Culinária: alquimia, emoção e arte
A gastronomia se tornou uma forma de expressão artística — uma linguagem que desperta emoções, provoca sentidos e convida à contemplação. Os chefs, verdadeiros alquimistas contemporâneos, unem técnica e sensibilidade, combinando texturas, aromas e elementos da natureza com sabores inusitados, criando encantamento.
Cada receita carrega a identidade de quem a criou — histórias, memórias, afetos e cultura. Quando chega à mesa, o prato deixa de ser apenas alimento e se transforma em narrativa, tornando a mesa uma galeria. Ali, a contemplação de uma criação culinária, apresentada com apuro estético, pode emocionar e até arrancar lágrimas.
Os sabores falam diretamente ao coração. Efêmera por natureza, a culinária se consome no instante em que chega à
mesa, mas a lembrança do sabor permanece viva — como uma obra que continua a emocionar muito depois de ser contemplada.
Essa mesma harmonia entre o belo e o paladar se revela em Curitiba. Entre os nomes que traduzem essa conexão, está o chef Felipe Miyake, à frente do DUQ Gastronomia. Com um olhar artístico e uma sensibilidade apurada, ele acredita que “a cozinha é um espaço de criação, em que o prato nasce da emoção e da estética, como uma pintura que se revela a cada camada de sabor”.

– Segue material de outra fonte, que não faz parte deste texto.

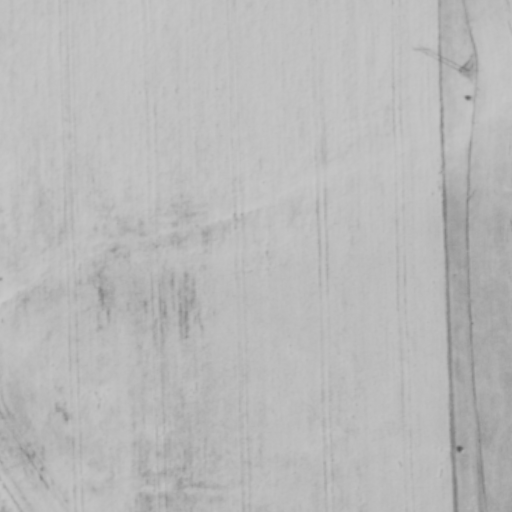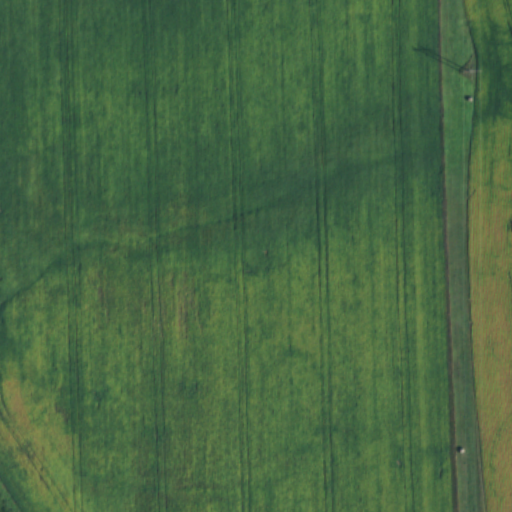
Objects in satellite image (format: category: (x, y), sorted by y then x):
power tower: (463, 74)
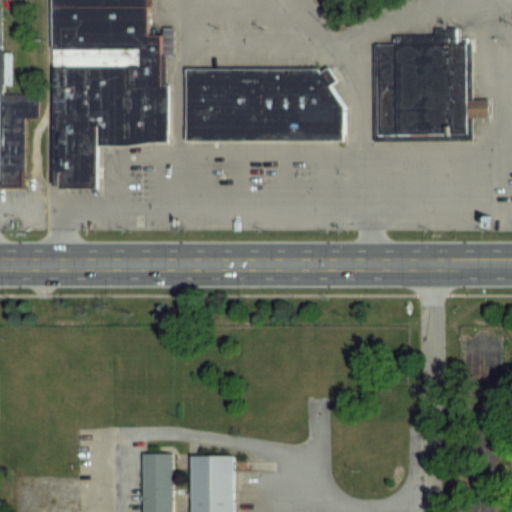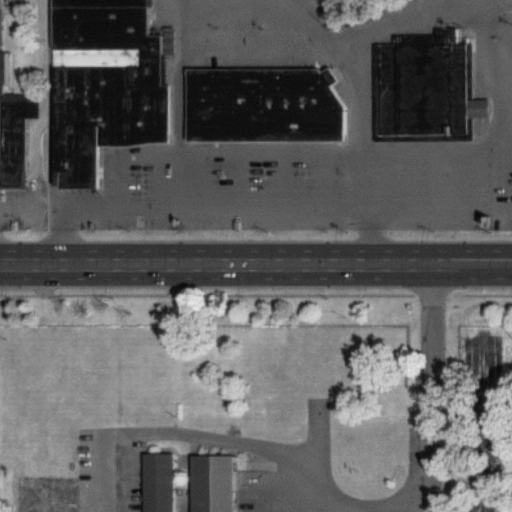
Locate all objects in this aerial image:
road: (475, 5)
building: (103, 84)
building: (107, 84)
building: (423, 87)
building: (424, 92)
building: (263, 104)
building: (265, 105)
road: (177, 106)
road: (361, 122)
building: (14, 133)
road: (49, 135)
road: (284, 154)
road: (414, 171)
road: (256, 266)
road: (432, 389)
road: (266, 443)
building: (188, 482)
building: (189, 483)
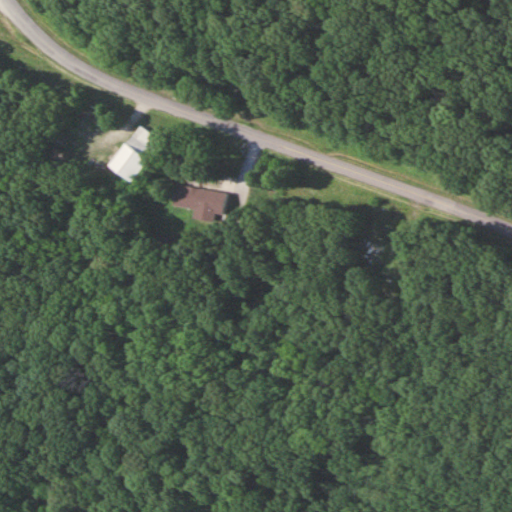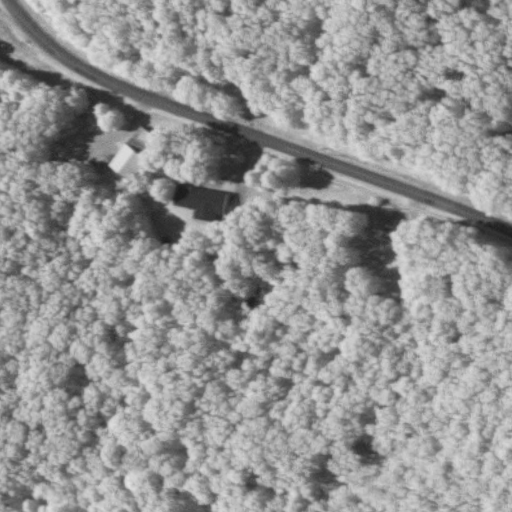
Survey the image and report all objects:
road: (250, 130)
building: (136, 154)
building: (202, 202)
building: (388, 250)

Assim, a gastronomia deixa de ser apenas nutrição e ganha status de obra. Há conceito, ritmo e estética. Comer torna-se uma experiência completa — um concerto de sensações.
Quando técnica e emoção se encontram
Entre gestos precisos, memórias e ideias, Felipe Miyake, chef à frente do DUQ Gastronomia, compartilhou a
essência do seu ofício: criar com sensibilidade e servir com emoção. A base da sua cozinha é a francesa clássica, sólida e técnica, mas seu olhar é livre. Miyake parte da tradição para ousar, sempre em busca de novas formas de traduzir o sabor em sentimento.

Enquanto fala, seus gestos são quase coreografados — ele explica que o processo criativo começa como uma tela em
branco, um espaço aberto à imaginação. Às vezes, a inspiração surge de um ingrediente que o instiga; outras, de uma técnica que o desafia. Mas, em todos os casos, o que o move é a vontade de contar uma história por meio do prato.
“A arte está no fazer. No gesto, no cuidado, no modo como se toca a faca, como se mexe a panela. Quando alguém cozinha com delicadeza, isso emociona”, conta.
Cada criação passa por um tempo de maturação — um processo que se refina com a repetição, o olhar atento e o ajuste constante. Felipe enxerga o ato de cozinhar como performance: cada gesto tem ritmo, intenção e propósito. Assim como um pintor tem seu traço, o cozinheiro tem o movimento. Tudo é pensado para ser apreciado com os sentidos — do visual à textura, do aroma à emoção que permanece na memória.

O chef, no entanto, alerta para os excessos da estética contemporânea: “vivemos a era das imagens”, reflete. “Às vezes, o prato é escolhido pela foto, não pelo sabor. A beleza precisa vir do equilíbrio, não da ilusão.” Sua visão é clara: a forma deve servir ao conteúdo, nunca o contrário.
Felipe busca ser coerente. Respeita a base clássica que domina com maestria e a transforma em algo vivo, moderno e
sensorial. “Mais do que criar algo novo, quero que as pessoas sintam verdade no que comem”, revela.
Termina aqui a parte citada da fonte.